NameMatchingCriteria—if the RetrieveRelationships property is set to True,
then BIDS will try to guess relationships between tables by looking at
column names. There are three different ways it can do this:
1. by looking for identical column names in the source and destination tables (for example, FactTable.CustomerID to Customer.CustomerID)
2. by matching column names to table names (for example, FactTable.Customer to Customer.CustomerID)
3. by matching column names to a combination of column and table names (for example, FactTable.CustomerID to Customer.ID).
This
is extremely useful if the tables you're using don't actually contain
foreign key relationships. You'll also see an extra step in the New Data Source View wizard allowing you to set these options if no foreign keys are found in the Data Source you're using.
Now, you can go ahead and right-click on the DSV design area and select the Add/Remove Tables
option and select any tables or views you need to use. It might be a
good idea not to select everything you need initially, but to select
just one fact table and a few dimension tables so you can check the
relationships and arrange the tables clearly, then add more. It's all
too easy to end up with a DSV that looks like a plate of spaghetti and
is completely unreadable. Even though you don't actually need to add
every single relationship at this stage in order to build a cube, we
recommend that you do so, as the effort will pay off later when BIDS
uses these relationships to automatically populate properties such as
dimension-to-measure group relationships.
Creating multiple
diagrams within the DSV, maybe one for every fact table, will also help
you organize your tables more effectively. The Arrange Tables
right-click menu option is also invaluable.
Named Queries and Named
Calculations allow you to add the equivalent of views and derived
columns to your DSV, and this functionality was added to help cube
developers who needed to manipulate data in the relational database, but
didn't have the appropriate permissions to do so. However, if you have
the choice between, say, altering a table and a SQL Server Integration Services (SSIS)
package to fix a modeling problem or creating a Named Query, then we
recommend that you always choose the former one—only do work in the DSV
if you have no other choice. As we've already said several times, it
makes much more sense to keep all of your ETL work in your ETL tool, and
your relational modeling work in the relational database where it can
be shared, managed and tuned more effectively. Resist the temptation to
be lazy and don't just hack something in the DSV! One of the reasons why
we advocate the use of views on top of dimension and fact tables is
that they are as easy to alter as named queries and much easier to tune.

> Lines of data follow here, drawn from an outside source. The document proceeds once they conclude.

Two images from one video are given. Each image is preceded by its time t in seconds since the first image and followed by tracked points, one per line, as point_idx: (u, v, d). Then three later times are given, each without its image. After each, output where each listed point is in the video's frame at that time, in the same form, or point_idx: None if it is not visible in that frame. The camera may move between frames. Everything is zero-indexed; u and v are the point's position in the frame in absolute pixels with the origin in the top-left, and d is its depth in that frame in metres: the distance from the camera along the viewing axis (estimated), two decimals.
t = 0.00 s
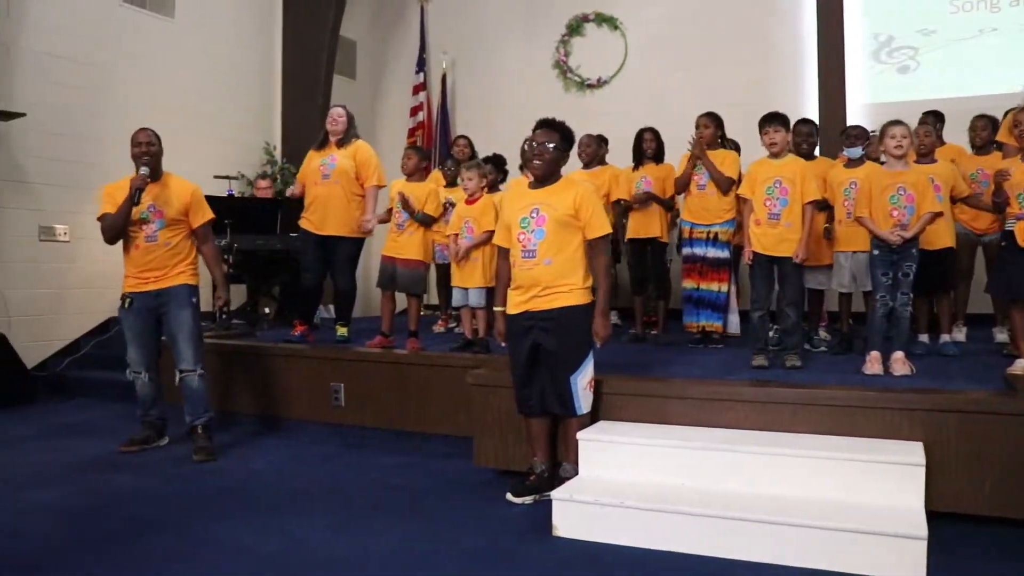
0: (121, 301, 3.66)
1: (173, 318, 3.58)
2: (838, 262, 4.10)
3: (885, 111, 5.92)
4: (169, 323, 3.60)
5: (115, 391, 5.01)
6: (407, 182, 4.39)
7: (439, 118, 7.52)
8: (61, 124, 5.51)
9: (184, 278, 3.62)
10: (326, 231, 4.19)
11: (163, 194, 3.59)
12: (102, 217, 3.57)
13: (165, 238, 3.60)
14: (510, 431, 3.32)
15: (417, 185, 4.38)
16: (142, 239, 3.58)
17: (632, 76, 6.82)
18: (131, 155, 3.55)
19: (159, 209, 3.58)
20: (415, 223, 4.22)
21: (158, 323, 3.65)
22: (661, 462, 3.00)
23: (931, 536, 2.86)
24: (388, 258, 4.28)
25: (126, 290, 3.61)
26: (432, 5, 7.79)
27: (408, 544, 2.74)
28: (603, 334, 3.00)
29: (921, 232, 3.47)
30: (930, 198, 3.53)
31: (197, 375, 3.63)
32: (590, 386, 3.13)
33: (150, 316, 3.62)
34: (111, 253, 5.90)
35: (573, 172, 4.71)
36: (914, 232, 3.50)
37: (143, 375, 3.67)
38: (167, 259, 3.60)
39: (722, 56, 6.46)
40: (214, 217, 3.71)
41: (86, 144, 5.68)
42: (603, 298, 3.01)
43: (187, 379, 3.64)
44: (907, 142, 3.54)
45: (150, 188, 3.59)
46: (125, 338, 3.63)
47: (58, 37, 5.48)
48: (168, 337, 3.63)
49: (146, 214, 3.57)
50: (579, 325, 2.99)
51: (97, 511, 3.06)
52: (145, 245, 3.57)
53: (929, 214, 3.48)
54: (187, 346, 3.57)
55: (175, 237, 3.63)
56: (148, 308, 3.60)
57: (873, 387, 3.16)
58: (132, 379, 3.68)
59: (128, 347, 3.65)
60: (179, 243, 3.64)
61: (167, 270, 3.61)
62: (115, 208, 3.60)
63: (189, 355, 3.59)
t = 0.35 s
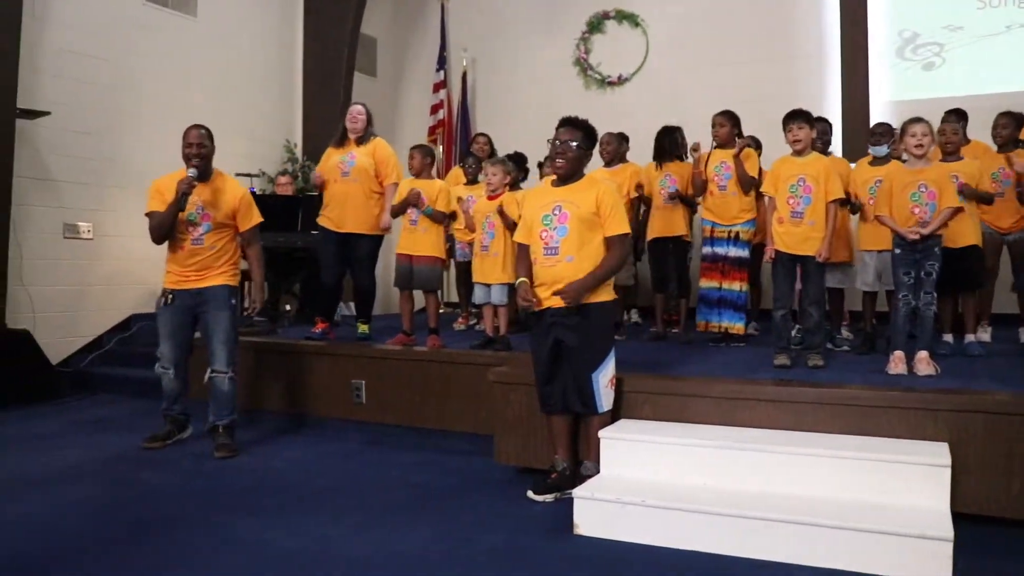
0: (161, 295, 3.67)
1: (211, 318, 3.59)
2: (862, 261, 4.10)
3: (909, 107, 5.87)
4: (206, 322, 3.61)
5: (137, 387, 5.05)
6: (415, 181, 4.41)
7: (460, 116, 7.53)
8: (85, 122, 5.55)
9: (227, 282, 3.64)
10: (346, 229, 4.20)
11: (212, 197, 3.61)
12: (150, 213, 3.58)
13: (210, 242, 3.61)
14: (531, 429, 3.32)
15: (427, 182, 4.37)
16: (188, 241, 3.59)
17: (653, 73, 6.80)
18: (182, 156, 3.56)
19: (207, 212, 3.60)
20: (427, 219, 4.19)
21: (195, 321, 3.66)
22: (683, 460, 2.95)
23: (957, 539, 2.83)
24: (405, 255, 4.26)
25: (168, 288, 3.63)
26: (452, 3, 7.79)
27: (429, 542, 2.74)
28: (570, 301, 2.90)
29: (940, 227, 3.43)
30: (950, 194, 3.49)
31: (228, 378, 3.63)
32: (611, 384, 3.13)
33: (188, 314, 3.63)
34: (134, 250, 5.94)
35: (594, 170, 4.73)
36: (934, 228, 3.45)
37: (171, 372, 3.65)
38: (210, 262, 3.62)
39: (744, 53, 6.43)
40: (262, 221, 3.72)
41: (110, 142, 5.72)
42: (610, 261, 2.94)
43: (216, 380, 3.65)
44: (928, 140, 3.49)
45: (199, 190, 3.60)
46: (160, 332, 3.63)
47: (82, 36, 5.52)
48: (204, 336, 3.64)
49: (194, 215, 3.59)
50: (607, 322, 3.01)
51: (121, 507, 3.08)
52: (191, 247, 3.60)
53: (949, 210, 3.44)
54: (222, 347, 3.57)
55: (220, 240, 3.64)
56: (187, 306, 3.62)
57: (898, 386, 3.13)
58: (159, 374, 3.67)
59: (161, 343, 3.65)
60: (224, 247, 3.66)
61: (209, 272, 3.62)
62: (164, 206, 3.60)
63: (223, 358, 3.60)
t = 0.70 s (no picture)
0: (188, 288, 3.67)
1: (236, 315, 3.61)
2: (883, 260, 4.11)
3: (930, 105, 5.83)
4: (230, 319, 3.63)
5: (156, 385, 5.08)
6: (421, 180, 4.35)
7: (478, 114, 7.52)
8: (106, 121, 5.59)
9: (256, 278, 3.65)
10: (361, 227, 4.20)
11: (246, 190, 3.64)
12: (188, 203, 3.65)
13: (242, 235, 3.62)
14: (550, 428, 3.31)
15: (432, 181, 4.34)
16: (220, 233, 3.62)
17: (672, 72, 6.78)
18: (218, 148, 3.60)
19: (240, 204, 3.62)
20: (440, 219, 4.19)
21: (219, 318, 3.67)
22: (702, 461, 2.93)
23: (980, 542, 2.79)
24: (418, 256, 4.26)
25: (197, 281, 3.63)
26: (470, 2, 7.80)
27: (447, 540, 2.74)
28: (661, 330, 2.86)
29: (956, 226, 3.40)
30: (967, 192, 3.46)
31: (250, 377, 3.66)
32: (630, 383, 3.10)
33: (212, 309, 3.64)
34: (154, 249, 5.98)
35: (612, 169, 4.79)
36: (949, 227, 3.43)
37: (189, 367, 3.62)
38: (242, 256, 3.62)
39: (763, 52, 6.41)
40: (298, 217, 3.72)
41: (131, 141, 5.76)
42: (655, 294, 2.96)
43: (237, 379, 3.67)
44: (948, 140, 3.47)
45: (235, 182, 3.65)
46: (182, 326, 3.61)
47: (103, 36, 5.56)
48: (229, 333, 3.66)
49: (228, 206, 3.63)
50: (621, 323, 2.96)
51: (141, 504, 3.10)
52: (223, 239, 3.61)
53: (965, 209, 3.41)
54: (246, 347, 3.60)
55: (252, 234, 3.65)
56: (212, 301, 3.63)
57: (920, 386, 3.10)
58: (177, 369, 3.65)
59: (181, 336, 3.63)
60: (257, 241, 3.66)
61: (241, 267, 3.62)
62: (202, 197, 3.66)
63: (244, 358, 3.63)
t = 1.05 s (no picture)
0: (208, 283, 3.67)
1: (254, 313, 3.61)
2: (899, 260, 4.11)
3: (950, 104, 5.79)
4: (248, 317, 3.63)
5: (173, 383, 5.11)
6: (435, 179, 4.43)
7: (493, 114, 7.48)
8: (124, 121, 5.62)
9: (270, 274, 3.63)
10: (375, 226, 4.19)
11: (259, 184, 3.66)
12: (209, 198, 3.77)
13: (257, 227, 3.62)
14: (567, 428, 3.31)
15: (444, 181, 4.42)
16: (235, 226, 3.64)
17: (688, 71, 6.77)
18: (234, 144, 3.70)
19: (253, 197, 3.64)
20: (451, 220, 4.22)
21: (236, 317, 3.67)
22: (719, 461, 2.89)
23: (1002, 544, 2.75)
24: (433, 256, 4.28)
25: (215, 278, 3.65)
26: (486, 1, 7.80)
27: (463, 539, 2.73)
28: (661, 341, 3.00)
29: (973, 226, 3.39)
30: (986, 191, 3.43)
31: (268, 376, 3.66)
32: (648, 383, 3.09)
33: (230, 307, 3.64)
34: (171, 248, 6.01)
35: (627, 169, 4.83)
36: (963, 228, 3.42)
37: (205, 360, 3.59)
38: (257, 249, 3.61)
39: (780, 51, 6.39)
40: (313, 208, 3.67)
41: (149, 140, 5.79)
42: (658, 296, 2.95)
43: (252, 377, 3.65)
44: (966, 139, 3.44)
45: (252, 176, 3.69)
46: (202, 319, 3.60)
47: (120, 36, 5.58)
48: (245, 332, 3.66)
49: (242, 200, 3.66)
50: (641, 323, 2.97)
51: (156, 502, 3.10)
52: (238, 232, 3.63)
53: (982, 209, 3.39)
54: (263, 346, 3.60)
55: (267, 227, 3.63)
56: (230, 299, 3.63)
57: (940, 387, 3.07)
58: (189, 360, 3.60)
59: (200, 332, 3.61)
60: (272, 233, 3.65)
61: (257, 262, 3.62)
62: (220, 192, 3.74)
63: (260, 357, 3.63)
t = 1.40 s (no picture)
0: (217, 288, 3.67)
1: (267, 313, 3.63)
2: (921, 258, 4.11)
3: (971, 100, 5.75)
4: (260, 318, 3.64)
5: (190, 382, 5.13)
6: (464, 178, 4.43)
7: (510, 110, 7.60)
8: (142, 121, 5.66)
9: (284, 270, 3.64)
10: (392, 225, 4.21)
11: (270, 180, 3.68)
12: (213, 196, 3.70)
13: (270, 223, 3.63)
14: (585, 426, 3.30)
15: (474, 180, 4.41)
16: (247, 223, 3.63)
17: (706, 69, 6.75)
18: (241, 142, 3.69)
19: (265, 192, 3.65)
20: (474, 219, 4.22)
21: (247, 317, 3.68)
22: (738, 461, 2.87)
23: None
24: (453, 254, 4.28)
25: (227, 279, 3.63)
26: None
27: (481, 538, 2.73)
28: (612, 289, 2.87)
29: (994, 225, 3.36)
30: (1007, 189, 3.40)
31: (284, 373, 3.68)
32: (667, 382, 3.07)
33: (242, 309, 3.64)
34: (189, 247, 6.04)
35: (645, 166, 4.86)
36: (985, 226, 3.38)
37: (223, 367, 3.64)
38: (271, 245, 3.62)
39: (799, 47, 6.36)
40: (324, 203, 3.73)
41: (168, 140, 5.82)
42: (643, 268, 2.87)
43: (271, 377, 3.70)
44: (985, 136, 3.41)
45: (260, 174, 3.69)
46: (213, 326, 3.63)
47: (138, 36, 5.62)
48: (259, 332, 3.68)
49: (253, 196, 3.65)
50: (663, 322, 2.96)
51: (175, 500, 3.11)
52: (251, 228, 3.62)
53: (1004, 206, 3.35)
54: (276, 346, 3.63)
55: (280, 222, 3.64)
56: (241, 301, 3.64)
57: (962, 386, 3.04)
58: (209, 369, 3.64)
59: (212, 337, 3.65)
60: (285, 228, 3.66)
61: (271, 258, 3.63)
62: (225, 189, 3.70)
63: (276, 355, 3.66)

The SQL that Analysis Services generates during processing is
influenced heavily by what goes on in the DSV, and many processing
performance problems are the result of cube designers taking the easy
option early on in development.
If you make changes in your relational data source, those changes won't be reflected in your DSV until you click the Refresh Data Source View button or choose Refresh on the right-click menu.
Problems with TinyInt
Unfortunately, there's a bug in Analysis Services 2008 that causes a problem in the DSV when you use key columns of type TinyInt. Since Analysis Services doesn't support this type natively, the DSV attempts to convert it to something else—a System.Byte for foreign keys to dimensions on the fact table and a System.Int32
for primary keys on dimension tables which have Identity set to true.
This in turn means you can no longer create joins between your fact
table and dimension table. To work around this, you need to create a
named query on top of your dimension table containing an expression that
explicitly casts your TinyInt column to a TinyInt (for example using an expression like cast(mytinyintcol as tinyint) ), which will make the DSV show the column as a System.Byte. It sounds crazy, but for some reason it works.